The Asia-Pacific Network for
Global Change Research (APN) has been funding for several years a wide
variety of important research projects in Southeast Asia focused on land
use and land cover change. The program has dovetailed
with existing global change programs of the IGBP and IHDP, including
the START program, and has supplemented these programs and their projects
with
new sources of support, which enhance the linkages between science
and decision-making and policy. Much progress has been made in the region
supporting
both fundamental research on important global change questions related
to understanding drivers of land use change, the impact of land use
change on the global carbon cycle, effects of land use and land cover
change on
biodiversity and ecological structure and function, forest management,
sustainable development, monitoring and information systems, and spatial
decision support systems.
This support has also focused on developing human resource capacity and
building active networks of collaborating scientists and institutions.

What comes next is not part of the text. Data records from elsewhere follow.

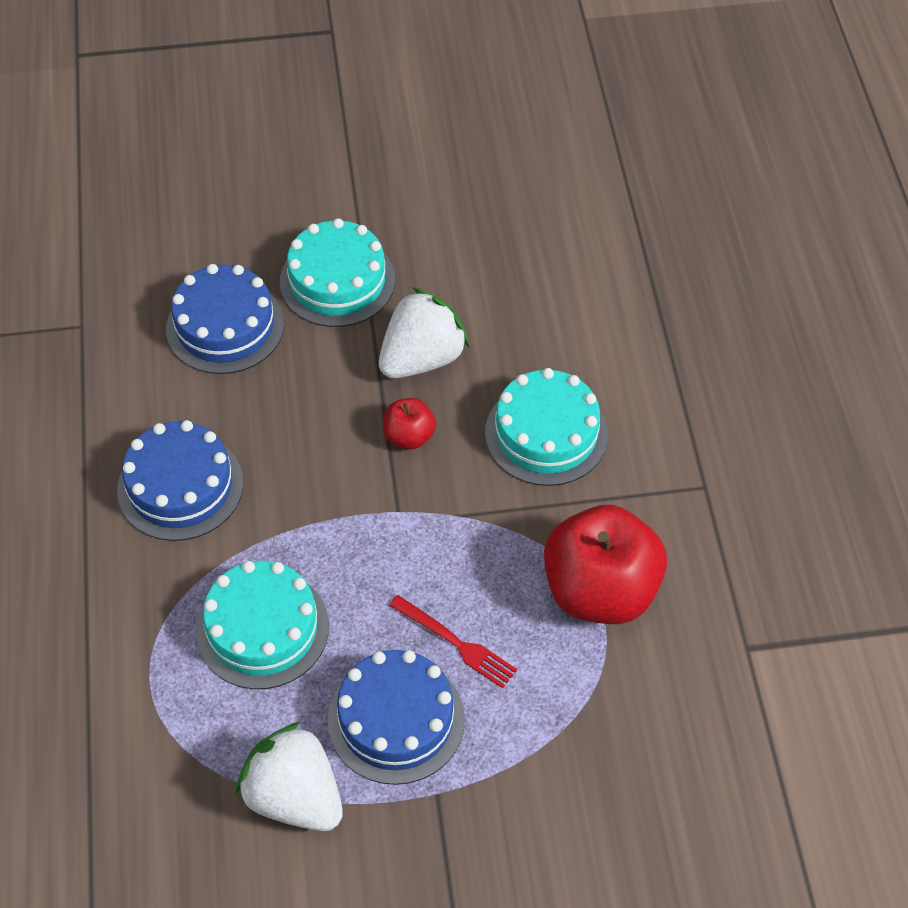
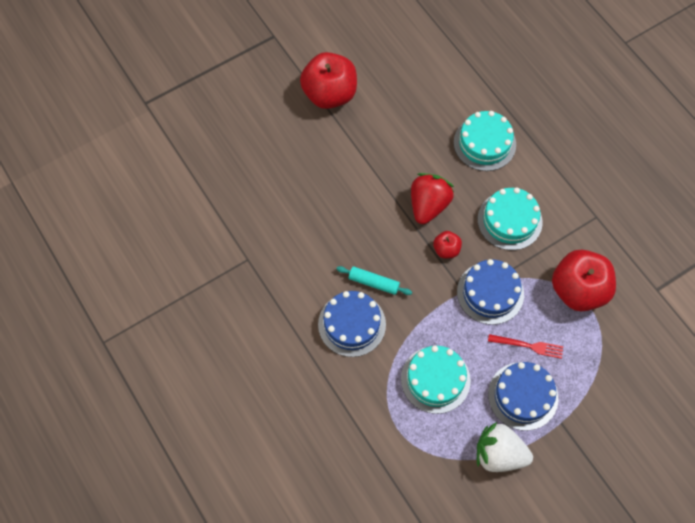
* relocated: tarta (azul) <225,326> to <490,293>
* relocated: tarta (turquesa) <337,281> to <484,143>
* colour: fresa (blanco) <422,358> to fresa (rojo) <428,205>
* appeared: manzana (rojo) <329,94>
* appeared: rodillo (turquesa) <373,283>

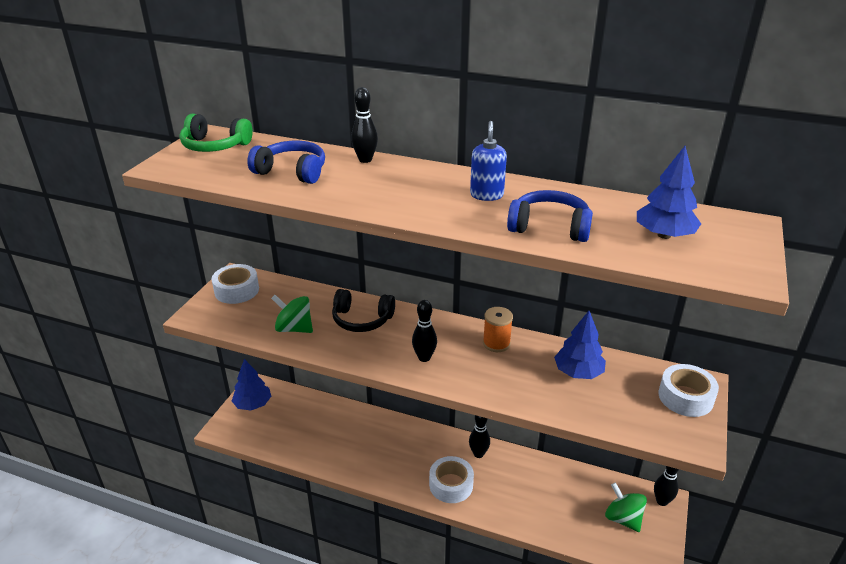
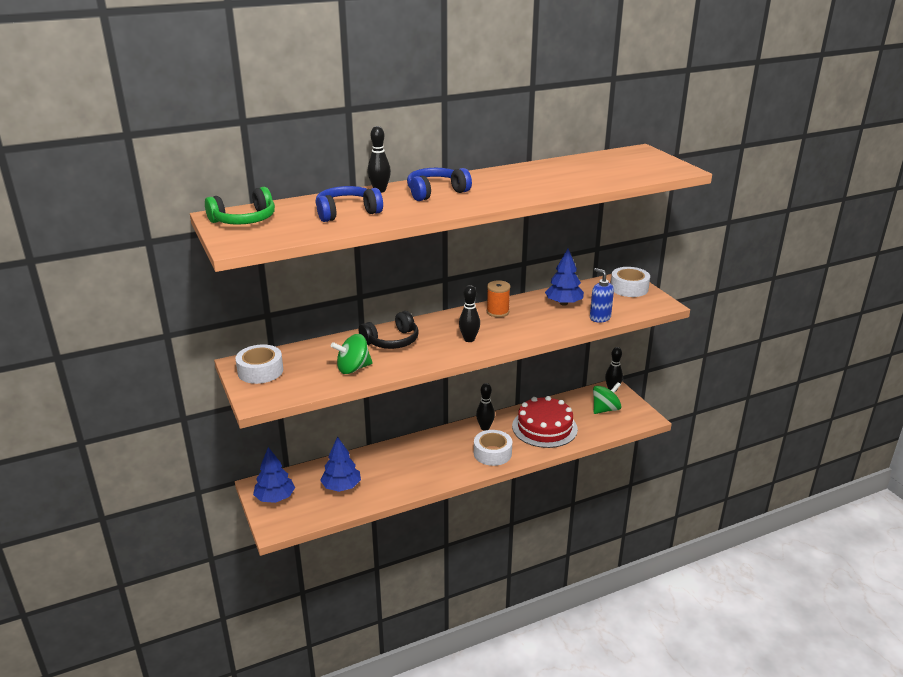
* relocated: dispensador de jabón (azul) <486,195> to <599,318>
* relocated: auriculares (azul) <549,227> to <436,192>
* spun: peonza (verde) <623,518> = <605,409> 135 degrees clockwise
* relocated: árbol (azul) <664,235> to <341,487>
* appeared: tarta (rojo) <544,427>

Considerable gains have been made using small amounts of funds in the right
places to support long term collaborations, many of which bring considerable
matching funds and local institutional partnering. This twinning of support
for research and capacity building has been fundamental in developing a
kind of training-by-doing approach to capacity building, which provides
foundations for long-term research, even to the point of supporting groups
that eventually have become self-sufficient and self-supporting within
the region.
Funding from APN has also made it possible to bring Asian scientists into
the larger international community of active global change scientists,
and at the same time made Asia a respected and desired place for international
participation and cooperation. This opening up of the region has been important
for creating opportunities for Asian scientists in the international programs
and for creating long standing bi-lateral and multi-lateral programs between
Asian institutions and scientists and those in Europe, North America and
elsewhere in the world. The groundwork for significant cross-region comparative
work has been laid. The importance of the region in the global agenda has
been established.
In 2002, the APN convened its funded investigators in a workshop to
assess and synthesize recent results and progress in LUCC related research
in
SE Asia. The APN Land Use and Cover Change initial synthesis report
will shortly be available on the APN website.